If you look in the main function at the bottom of entropy.cpp, you also see several test cases for the entropy function:

    test_entropy(0.0, 5);
    test_entropy(1.0, 4, 4);
    test_entropy(1.55459, 4, 3, 5);
    test_entropy(0.54356, 1, 7);

The third one covers this case: the expected value (1.55459) is provided as the first parameter, and the remaining parameters are the numbers in each category (the ordering of categories doesn’t matter when we’re doing these calculations).

To do the calculation, you’ll first need a variable count to reflect N, the total number of items across all categories. Use a loop to add up the breakdowns. In the example, you should get 5+4+0+3 (plus a bunch more zeroes), which is 12.

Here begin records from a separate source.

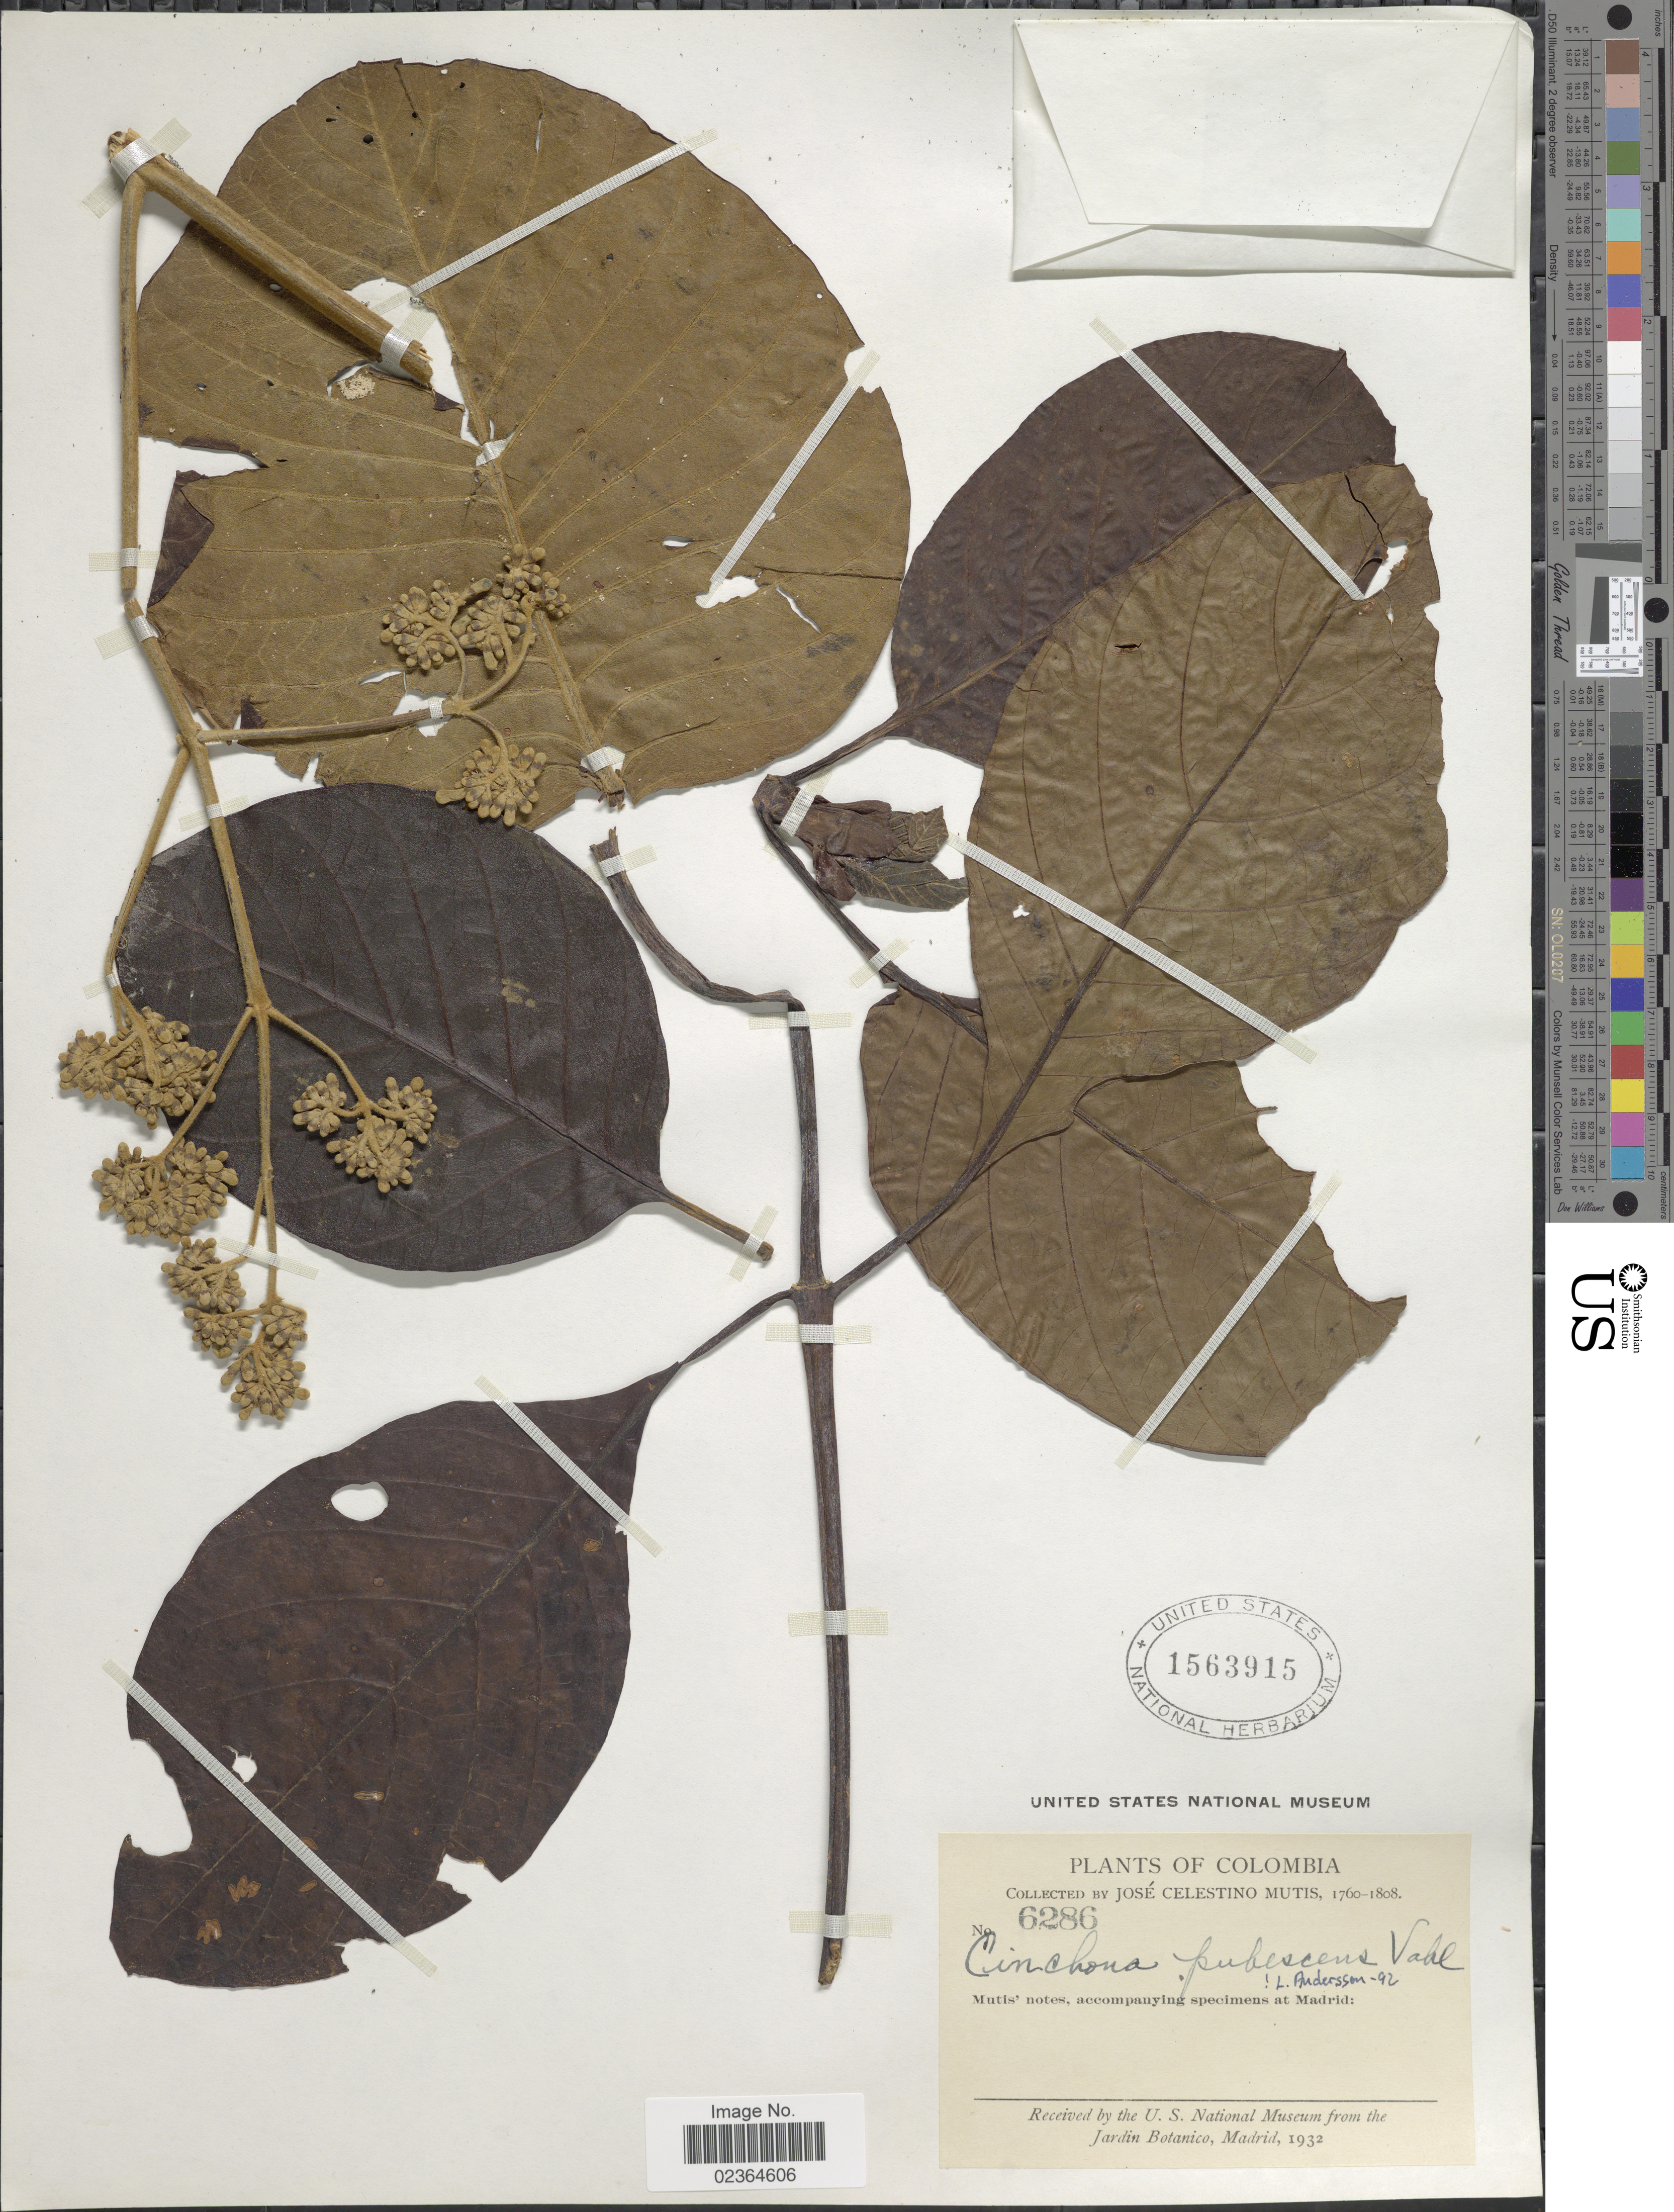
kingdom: Plantae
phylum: Tracheophyta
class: Magnoliopsida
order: Gentianales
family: Rubiaceae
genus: Cinchona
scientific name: Cinchona pubescens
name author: Vahl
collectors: J. C. B. Mutis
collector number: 6286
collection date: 1760/1808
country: Colombia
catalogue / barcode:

Next, you need to do the log calculations. You can use a C function log2 to compute the base-2 logarithm. For each non-zero term K in the breakdown array, you’ll compute (-K/N) * log2(K/N). The sum of these terms is the entropy.

Get your function to work with all the test cases given, then use the entropy calculator and add three new test cases. They should all pass.

Shrooms!

Now, uncomment the following line in main:

    shroom_main();

This will enable the ID3 algorithm to build a decision tree, using your entropy computation. The data we will use are located in shrooms.cpp. The first part of this file defines the attributes of mushrooms, such as cap shape and odor:

const char* mushroomAttributes[NUM_ATTRIBUTES] = {
    "classification",           // edible=e, poisonous=p
    "cap-shape",                // bell=b,conical=c,convex=x,flat=f,
                                // knobbed=k,sunken=s
    "cap-surface",              // fibrous=f,grooves=g,scaly=y,smooth=s
    "cap-color",                // brown=n,buff=b,cinnamon=c,gray=g,green=r,
                                // pink=p,purple=u,red=e,white=w,yellow=y
    "bruises?",                 // bruises=t,no=f
    "odor",                     // almond=a,anise=l,creosote=c,fishy=y,foul=f,
                                // musty=m,none=n,pungent=p,spicy=s

We use single characters to represent each possible value, for example, cap-color == r means that the color of the cap is green.

Below the attribute definitions is the complete mushroom data. They begin like this:

char mushroomData [NUM_SAMPLES][NUM_ATTRIBUTES] = {
  {'p','x','s','n','t','p','f','c','n','k','e','e','s','s','w','w','p','w','o','p','k','s','u'},
  {'e','x','s','y','t','a','f','c','b','k','e','c','s','s','w','w','p','w','o','p','n','n','g'},

The classification is all the way to the left. So the first example here is poisonous, and the second example is edible. There are 8,124 examples in the database.

When you run your program now, after your entropy test cases, it will ask you what portion of the data to use for training. Enter a number between 0 and 1:

=========== ID3 Decision Tree Learning

What portion of data should we use for training? .8
6499 in training set, 1625 in test set.

In this case, we entered .8. The program will now randomize the examples, and look at 6,499 of them (80% of 8124) to build a decision tree. Then it will test that tree on the remaining 1,625 examples, and see how many it got right.

Part of the correct tree is given below, I’ll let your program figure out the rest.

   odor == a         # almond
      E
      odor == l      # anise
         E
         P

I added the comments to indicate the meaning of the one-letter abbreviations for the odor. The indentation here indicates the structure of the tree. If the odor is of almonds, then the mushroom is considered edible (E). Otherwise, if the odor is of anise, it’s still considered edible. Otherwise (neither almonds nor anise), it’s categorized as poisonous (P).

If your entropy function is working, the tree you get will be much larger. Try drawing the tree in a traditional format.

Using 80% of the data for training will usually be enough to get 100% of the remaining data correct, but experiment with other ratios and see what happens.

Commit your code and observations using “Sync with git.”